À propos de la nation: et si Trudeau avait raison?

Le mot « nation » n’est pas des plus aisés à utiliser politiquement car il est polysémique et peut servir à désigner plusieurs types de groupes humains. Les nationalistes québécois sont montés aux barricades à la suite de la déclaration de Justin Trudeau lors de la fête du Canada parce qu’il a dit qu’il y avait une nation au Canada. Trudeau a utilisé le sens juridique du concept de nation, et non son sens sociologique dont se réclament les nationalistes québécois. Il emploie le mot « nation » pour désigner un ensemble de citoyens qui est titulaire de la souveraineté, ce qui est exact pour désigner le Canada qui est reconnu comme tel par les autres nations.

Les nationalistes québécois soutiennent pour leur part que le Québec forme aussi une nation dans le cadre du Canada, mais il ne s’agit pas du même type de nation ou du moins ce n’est pas une nation au même titre que le Canada. Il s’agit d’une nation virtuelle et qui ne le deviendra de plein droit que lorsque les Québécois décideront de sortir du Canada et de devenir à leur tour souverains. Les nationalistes entretiennent l’ambiguïté et semblent vouloir jouer sur deux tableaux en revendiquant une double identité : canadienne et québécoise.

Il est intéressant de comparer la prose du 1er juillet avec le discours prononcé par Trudeau à l’occasion du 24 juin. Le premier ministre canadien entretient lui aussi l’ambiguïté, car il ne nie pas une forme de spécificité québécoise dans la mesure où il parle de la fête nationale du Québec, en y associant aussi la fête de la Saint-Jean-Baptiste pour inclure les Canadiens français dans ses voeux.
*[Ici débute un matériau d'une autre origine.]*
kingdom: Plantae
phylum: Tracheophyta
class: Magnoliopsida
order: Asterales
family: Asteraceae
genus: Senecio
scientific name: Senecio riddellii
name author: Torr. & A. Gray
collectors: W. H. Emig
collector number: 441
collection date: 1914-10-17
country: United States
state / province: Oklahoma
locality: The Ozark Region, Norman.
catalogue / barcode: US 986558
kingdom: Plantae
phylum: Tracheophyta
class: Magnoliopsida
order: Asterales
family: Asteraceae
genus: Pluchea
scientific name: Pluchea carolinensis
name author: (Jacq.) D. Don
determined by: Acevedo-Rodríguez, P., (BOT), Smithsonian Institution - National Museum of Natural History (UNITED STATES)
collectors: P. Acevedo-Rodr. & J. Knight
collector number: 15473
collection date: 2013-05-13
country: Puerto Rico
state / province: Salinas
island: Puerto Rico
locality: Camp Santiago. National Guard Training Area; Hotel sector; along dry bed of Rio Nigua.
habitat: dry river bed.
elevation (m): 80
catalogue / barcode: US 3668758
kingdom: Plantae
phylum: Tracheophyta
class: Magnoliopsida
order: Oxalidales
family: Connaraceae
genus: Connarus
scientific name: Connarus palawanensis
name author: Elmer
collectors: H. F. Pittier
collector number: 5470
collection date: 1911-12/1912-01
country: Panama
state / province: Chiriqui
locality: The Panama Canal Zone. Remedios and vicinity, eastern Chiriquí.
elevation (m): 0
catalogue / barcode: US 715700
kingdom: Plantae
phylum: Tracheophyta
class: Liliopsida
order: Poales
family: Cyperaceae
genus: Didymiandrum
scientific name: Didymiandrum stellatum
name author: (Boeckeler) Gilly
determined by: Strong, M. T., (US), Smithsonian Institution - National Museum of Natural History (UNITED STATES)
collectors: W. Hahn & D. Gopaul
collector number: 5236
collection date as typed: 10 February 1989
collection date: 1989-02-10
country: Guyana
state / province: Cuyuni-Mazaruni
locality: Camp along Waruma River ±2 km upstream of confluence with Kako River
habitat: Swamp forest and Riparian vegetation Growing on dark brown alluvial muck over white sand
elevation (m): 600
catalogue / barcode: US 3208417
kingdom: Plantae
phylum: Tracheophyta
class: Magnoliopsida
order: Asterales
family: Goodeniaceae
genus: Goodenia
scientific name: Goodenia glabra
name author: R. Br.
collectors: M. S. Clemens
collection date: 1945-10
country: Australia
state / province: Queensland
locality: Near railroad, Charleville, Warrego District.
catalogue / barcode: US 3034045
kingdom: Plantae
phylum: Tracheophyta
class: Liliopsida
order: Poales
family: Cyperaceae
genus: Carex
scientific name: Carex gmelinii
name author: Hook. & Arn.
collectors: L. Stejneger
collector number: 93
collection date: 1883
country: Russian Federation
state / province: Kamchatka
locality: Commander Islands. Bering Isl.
En plus, il reconnaît explicitement que les Québécois forment un peuple : « Aujourd’hui, à l’occasion de la Fête nationale du Québec, nous célébrons l’histoire dynamique du Québec, ainsi que la culture et l’identité uniques de son peuple. »

Quand un peuple devient-il une nation ? Quand il est titulaire de sa pleine souveraineté. Trudeau ne reconnaît-il pas implicitement que si les Québécois veulent être une nation, ils n’ont qu’à le décider ? Tant qu’ils ne le feront pas, ils font partie de la nation canadienne. Son message est clair et plus cohérent que celui des nationalistes.

3 commentaires
  • Bernard Terreault - Abonné 6 juillet 2016 07 h 57

    Pas que juridique ou sociologique

    "Nation" est aussi employé dans un sens ethnique assez étroit. En fait ce mot à la belle consonance et aux connotations émotives a toutes sortes de sens, et le sens que lui donne le récepteur peut bien différer de celui que veut lui donner le locuteur ! Et sans compter que la Nation française peut avoir un sens un peu différent de celui de la Nation britannique, ou de la version USA, ou de la Nacion, ou de la Nazione.

  • André Labelle - Abonné 6 juillet 2016 12 h 22

    Alors pourquoi tant d'opposition ?

    Qu'est-ce qui pousse les fédéralistes à tant vouloir empêcher par tous les moyens, même s'ils sont illégaux, la création d'une Nation québécoise ?

    J'ai grandi dans une famille qui, à mon avis, n'était pas disfonctionnelle. Le moment venu j'ai manifesté ma volonté d'assumer ma pleine autonomie. Comme je l'espérais, ma famille n'a pas semé d'embuche à la réalisation de mon projet de vie. Au contraire ! J'ai pu jouir de son plein support ainsi que de ses voeux de réussite à l'égard de mes aspirations.
    Mais contrairement à d'autres, ma famille n'était pas disfonctionnelle...
    JDD

  • Cyril Dionne - Abonné 6 juillet 2016 16 h 44

    Il y a plus de 50 nations et groupes linguistiques amérindiens au nord du 45e parallèle

    Comment allez-vous expliquer le sens juridique du concept d'une seule nation aux Premières Nations ? Je suis persuadé que, comme pour tous les Canadiens français devenus Québécois, les Amérindiens ont sursauté en entendant notre Justin "Get out of my f*** way" Trudeau dire qu'il y avait seulement une nation au Canada. En fait, les autochtones forment plus de 50 nations et groupes linguistiques au nord du 45e parallèle. Lorsqu'un peuple partage la même histoire, la même culture et la même langue dans un territoire défini, eh bien, c'est une nation dans le sens juridique et sociologique du terme.